En outre, le compte d’affectation spéciale dédié au bonus-malus est supprimé. Cela signifie que les dépenses des bonus et les recettes du malus sont ciblées vers le budget général de l’État. Si la mécanique précédente d'un compte d'affectation spéciale était rigide et ne permettait pas de souplesse dans l'utilisation des crédits, cette nouvelle structuration comporte un nouveau risque, celui de « noyer » les crédits du malus dans le budget général de l’Etat, et de ne pas créer une politique vertueuse de réaffectation des recettes au financement des politiques de soutien telles que la prime à la conversion et le bonus.

 

  • Certaines taxes à l’immatriculation sont fusionnées, à compter du 1er janvier 2021, pour simplifier le cadre fiscal des véhicules – trois taxes à l’immatriculation perdureront, une taxe fixe, une taxe régionale et le malus fondé sur le CO2. Le barème de la TVS devra être adapté en fonction de la nouvelle norme WLTP.
  • Les mesures du Projet de loi de finances 2020 ne contribuent pas, à ce stade, à une politique ambitieuse d’accompagnement de la transition du parc automobile – et viennent s’ajouter à la réduction drastique du nouveau dispositif de Prime à la conversion entré en vigueur le 1er août dernier. Rappelons que la nouvelle version de la prime exclut de façon significative les véhicules d’occasion thermiques, et cible des modèles type « citadine » et les plus coûteux, pour des publics extrêmement modestes qui sont dans l’incapacité d’acquérir ce type de véhicules.

Pourtant, la prime à la conversion est une mesure qui a atteint l’ensemble des objectifs environnementaux et sociaux.
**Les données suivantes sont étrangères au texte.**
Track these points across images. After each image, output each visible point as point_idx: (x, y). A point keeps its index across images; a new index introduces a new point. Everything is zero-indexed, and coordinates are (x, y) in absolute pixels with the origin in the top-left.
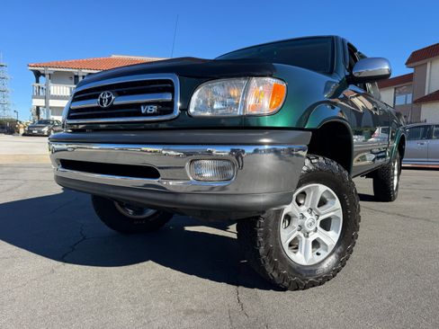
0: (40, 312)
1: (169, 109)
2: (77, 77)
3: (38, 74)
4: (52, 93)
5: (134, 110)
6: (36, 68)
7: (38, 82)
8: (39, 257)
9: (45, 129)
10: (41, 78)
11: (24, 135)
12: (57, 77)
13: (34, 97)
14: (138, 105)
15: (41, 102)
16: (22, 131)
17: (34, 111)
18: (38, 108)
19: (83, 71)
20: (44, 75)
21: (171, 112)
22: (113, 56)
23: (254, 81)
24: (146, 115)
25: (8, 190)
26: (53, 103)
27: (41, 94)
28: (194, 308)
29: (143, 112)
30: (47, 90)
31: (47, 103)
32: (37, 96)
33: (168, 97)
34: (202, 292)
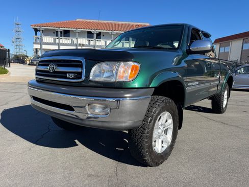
1: (80, 76)
2: (57, 32)
3: (36, 30)
4: (44, 41)
5: (63, 75)
6: (35, 27)
7: (36, 35)
10: (38, 33)
11: (29, 65)
12: (47, 32)
13: (34, 43)
14: (66, 73)
15: (38, 46)
16: (28, 62)
17: (35, 50)
18: (36, 49)
19: (61, 28)
20: (39, 31)
21: (81, 78)
22: (78, 20)
23: (122, 64)
24: (69, 78)
25: (17, 99)
26: (44, 47)
27: (38, 41)
28: (93, 173)
29: (68, 76)
30: (41, 39)
31: (41, 47)
32: (36, 43)
33: (80, 70)
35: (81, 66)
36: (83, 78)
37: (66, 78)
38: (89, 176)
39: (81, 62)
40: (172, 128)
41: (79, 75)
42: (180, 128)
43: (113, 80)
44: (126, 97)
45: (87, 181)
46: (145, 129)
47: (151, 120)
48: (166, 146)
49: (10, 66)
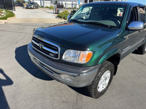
0: (29, 97)
1: (57, 56)
8: (30, 74)
9: (32, 6)
14: (49, 52)
16: (25, 7)
23: (82, 52)
24: (51, 56)
25: (22, 39)
33: (57, 53)
34: (68, 94)
36: (59, 58)
37: (49, 55)
38: (63, 102)
39: (57, 48)
40: (110, 77)
42: (115, 75)
43: (76, 62)
45: (62, 106)
46: (94, 84)
47: (98, 79)
48: (105, 87)
49: (15, 10)
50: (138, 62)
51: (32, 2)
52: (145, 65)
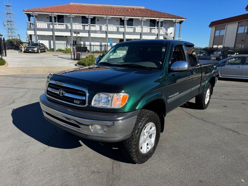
2: (51, 17)
3: (29, 16)
4: (38, 27)
5: (72, 100)
6: (28, 12)
7: (29, 20)
9: (36, 49)
10: (31, 18)
11: (24, 52)
12: (40, 17)
13: (28, 30)
15: (32, 33)
16: (23, 50)
17: (29, 36)
18: (31, 36)
19: (54, 14)
20: (33, 16)
22: (71, 4)
23: (115, 94)
24: (76, 104)
26: (39, 33)
27: (32, 27)
28: (95, 170)
29: (75, 102)
30: (35, 25)
31: (35, 33)
32: (30, 29)
33: (84, 98)
35: (85, 95)
36: (86, 105)
37: (73, 103)
38: (93, 172)
39: (85, 92)
40: (155, 133)
41: (83, 102)
42: (162, 131)
43: (109, 107)
44: (119, 120)
45: (91, 177)
46: (133, 139)
47: (138, 132)
48: (150, 147)
49: (6, 55)
50: (198, 118)
51: (35, 42)
52: (206, 121)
Mesure sociale d’accompagnement des publics les plus fragiles, ce dispositif avait connu un succès considérable, avec 250 000 primes accordées en 2018, et 220 000 primes au 30 juin 2019.

La nouvelle prime à la conversion est un instrument aujourd’hui beaucoup trop restrictif par rapport à l’objectif d’un renouvellement plus rapide et plus massif du parc.

Le CNPA s’interroge en outre sur la remise en cause de ce dispositif, plébiscité par les Français qui en ont le plus besoin pour leur accès à la mobilité, alors que le malus, dans le même temps, présente un solde positif de 100 millions d’euros.

Les crédits affectés à la prime à la conversion pour 2020 étant intégrés au budget général de l’Etat, le montant des crédits reste pour le moment indéterminé.

Ces annonces s’inscrivent dans un contexte complexe sur le plan économique pour la filière automobile, l’objectif de réduction des émissions de CO2 sous le seuil moyen de 95g/km pour 95% des flottes automobiles étant fixé à 2020, qui aura des conséquences économiques majeures pour les entreprises de la filière automobile, et in fine pour les consommateurs. La situation des sites industriels, comme l’illustre l’actualité relative au site de Bosch à Rodez, démontre la nécessité d’une politique de soutien et d’accompagnement des acteurs de la filière automobile.

Le CNPA rappelle qu’il est primordial, dans un tel contexte, de se doter d’une politique solide, cohérente et pérenne de soutien et de financement de la transition écologique du parc, pour ne pas pénaliser les automobilistes et le tissu industriel français, et répondre aux impératifs écologiques et objectifs fixés par l’Union européenne.

Le CNPA regrette, plus généralement, que le Projet de loi de finances ne porte pas une politique plus volontariste pour soutenir la compétitivité et l’emploi, et des mesures concrètes pour les entreprises. Il est indispensable que le Gouvernement promeuve des mesures favorisant la croissance, dans un contexte de forte concurrence à l’international.